● TASK BRIEF: The answer should reproduce every entry exactly and contain no images.
===== TASK DATA
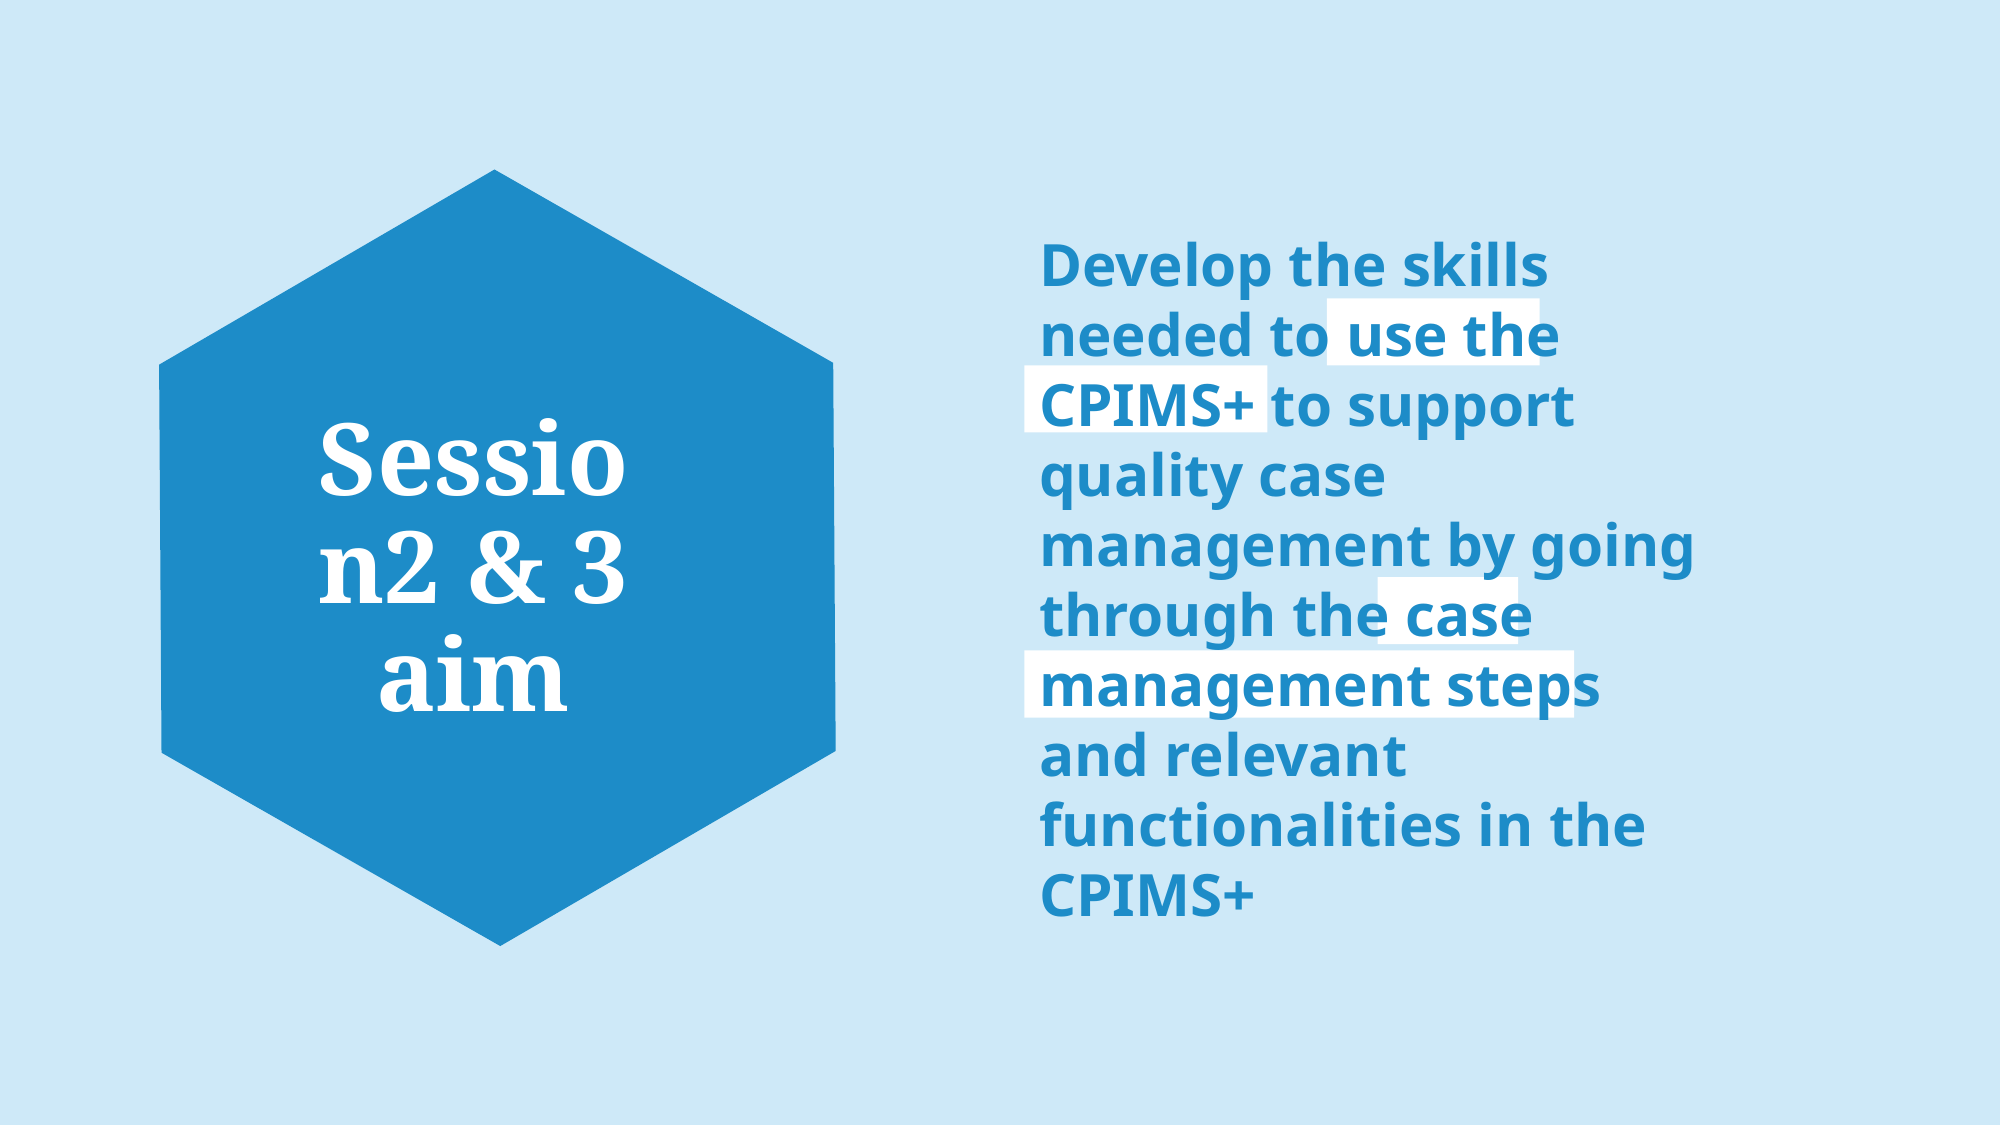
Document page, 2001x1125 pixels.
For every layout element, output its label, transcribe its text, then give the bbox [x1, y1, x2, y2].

text_box Develop the skills needed to use the CPIMS+ to support quality case management by going through the case management steps and relevant functionalities in the CPIMS+ [1024, 220, 1715, 935]
title Session2 & 3 aim [285, 524, 662, 617]
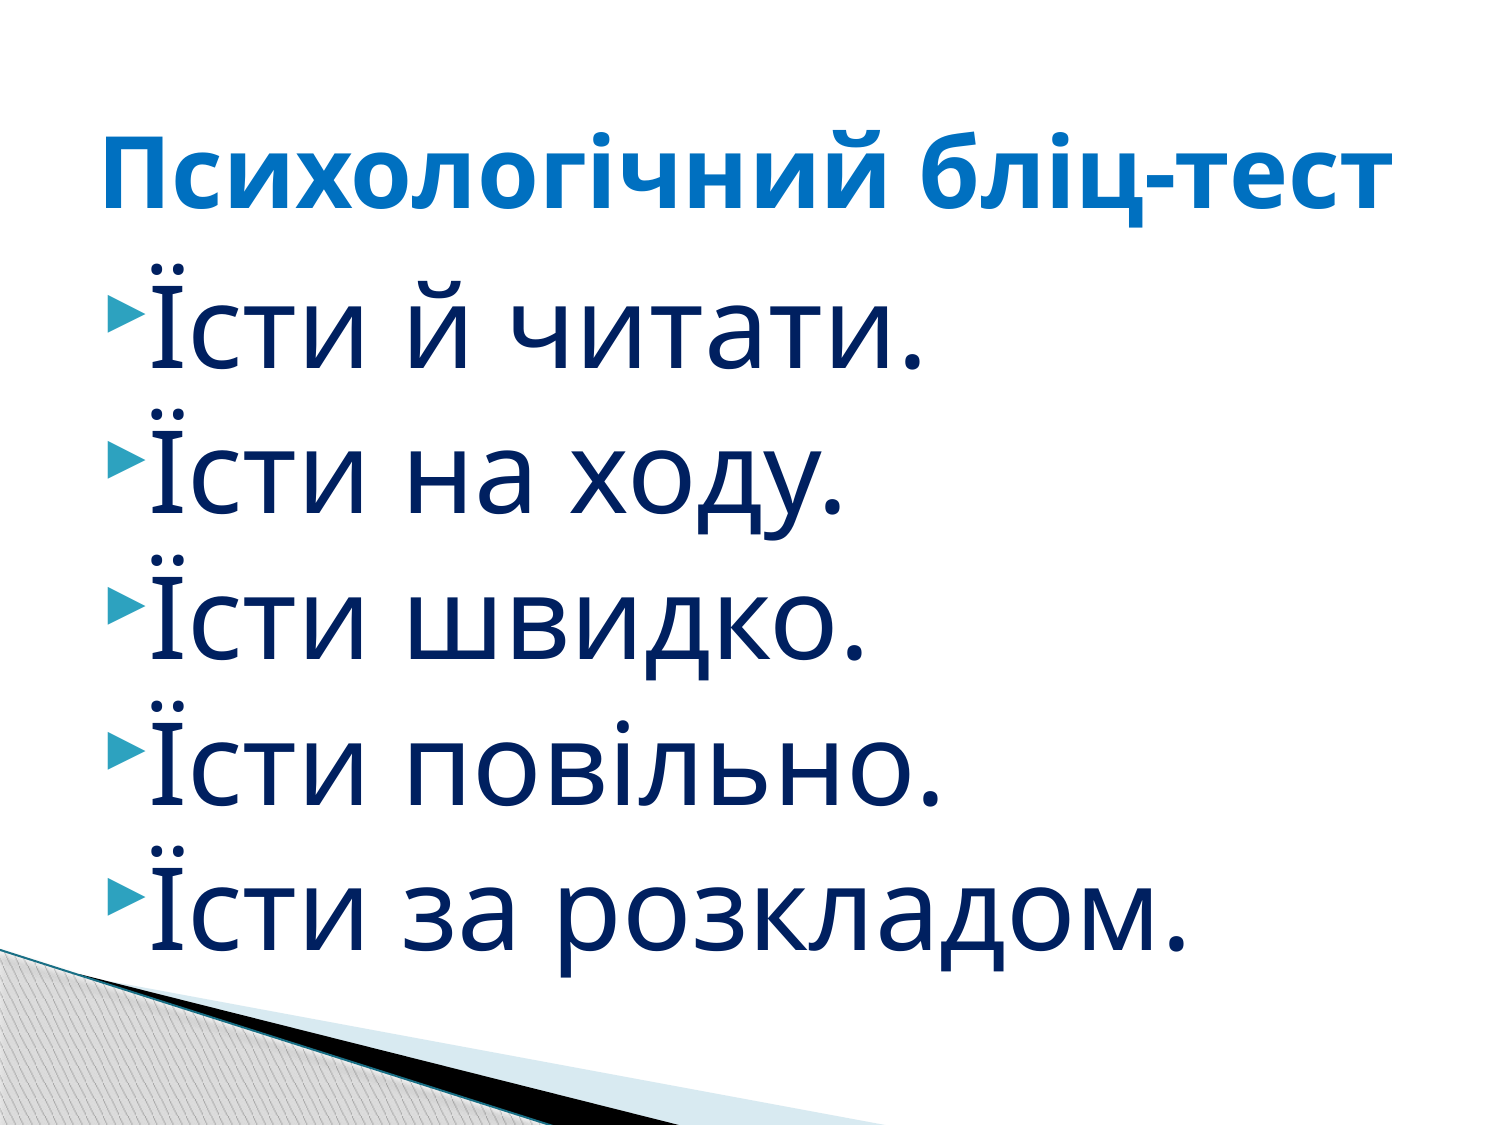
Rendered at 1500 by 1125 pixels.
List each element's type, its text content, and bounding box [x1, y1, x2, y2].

title Психологічний бліц-тест [75, 45, 1418, 246]
list Їсти й читати. Їсти на ходу. Їсти швидко. Їсти повільно. Їсти за розкладом. [70, 246, 1421, 989]
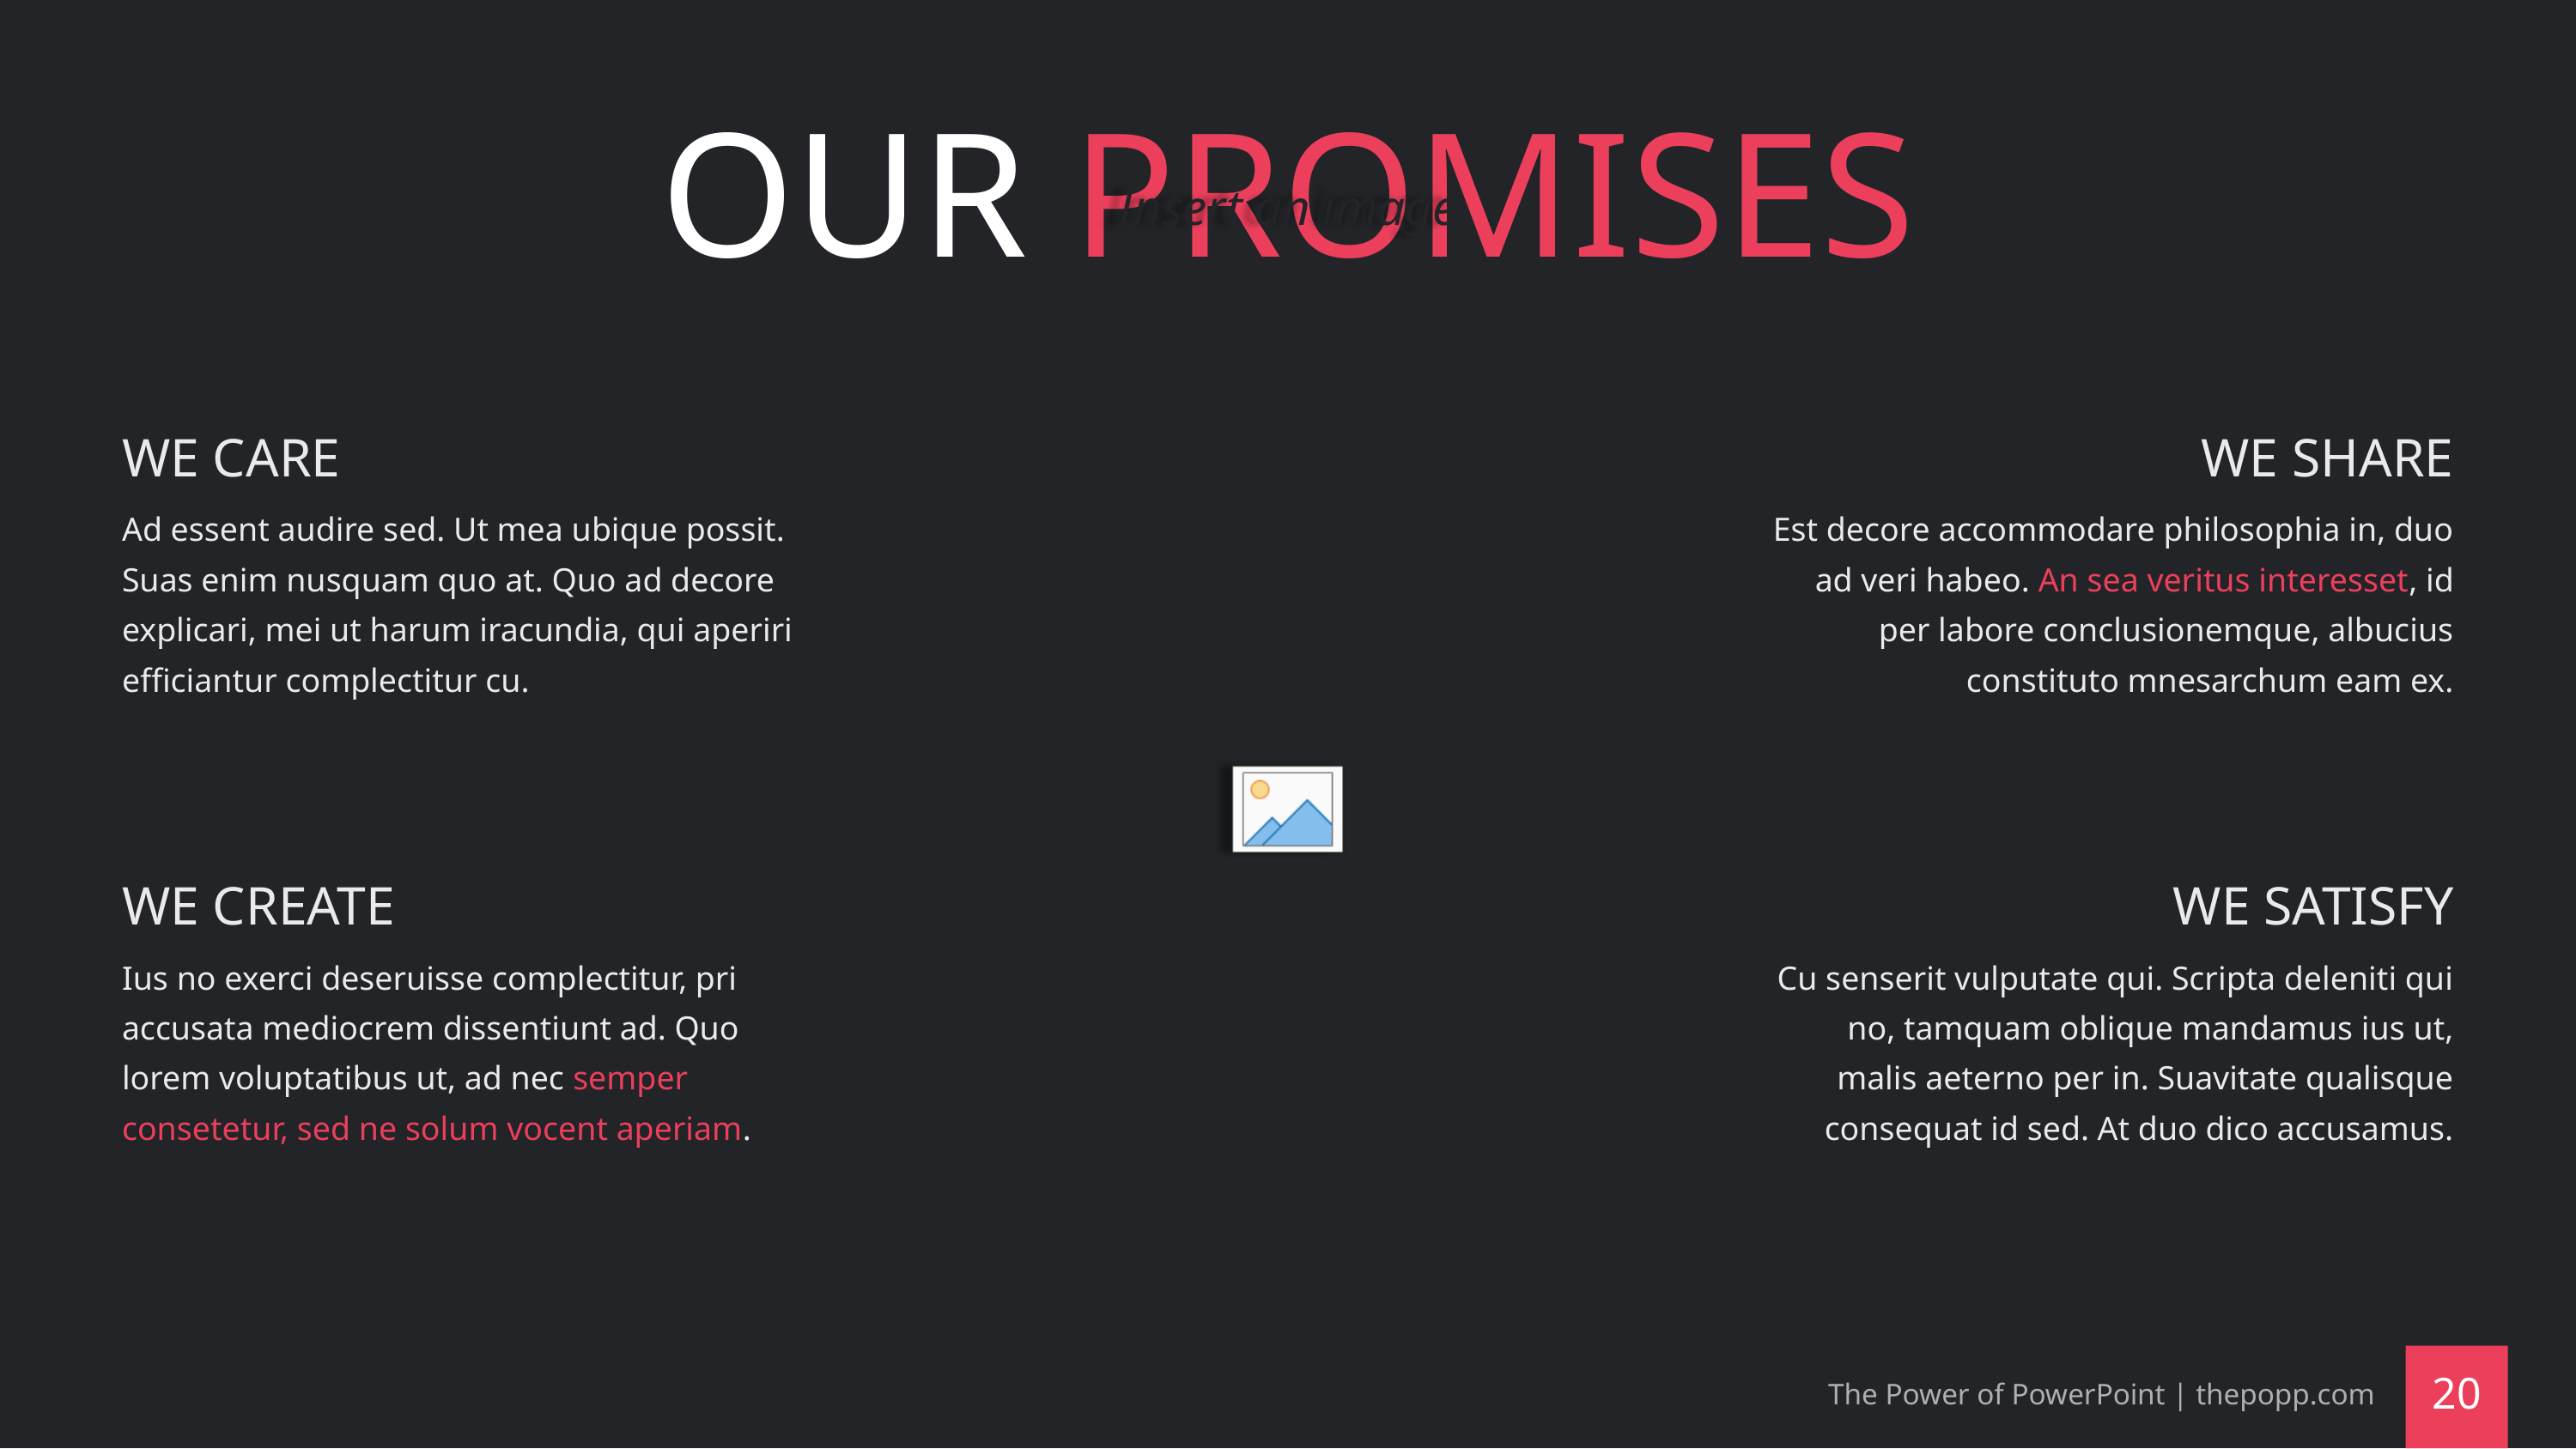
==========
● WRITTEN REPLY:
Document page, 2001x1125 pixels.
For every layout element, output its label, transcribe its text, then give the bbox [x1, y1, x2, y2].

text_box Develop the skills needed to use the CPIMS+ to support quality case management by going through the case management steps and relevant functionalities in the CPIMS+ [1024, 220, 1715, 935]
title Session2 & 3 aim [285, 524, 662, 617]
Rendered at 1500 by 1125 pixels.
List each element's type, its text content, and bounding box [x1, y1, x2, y2].

title Психологічний бліц-тест [75, 45, 1418, 246]
list Їсти й читати. Їсти на ходу. Їсти швидко. Їсти повільно. Їсти за розкладом. [70, 246, 1421, 989]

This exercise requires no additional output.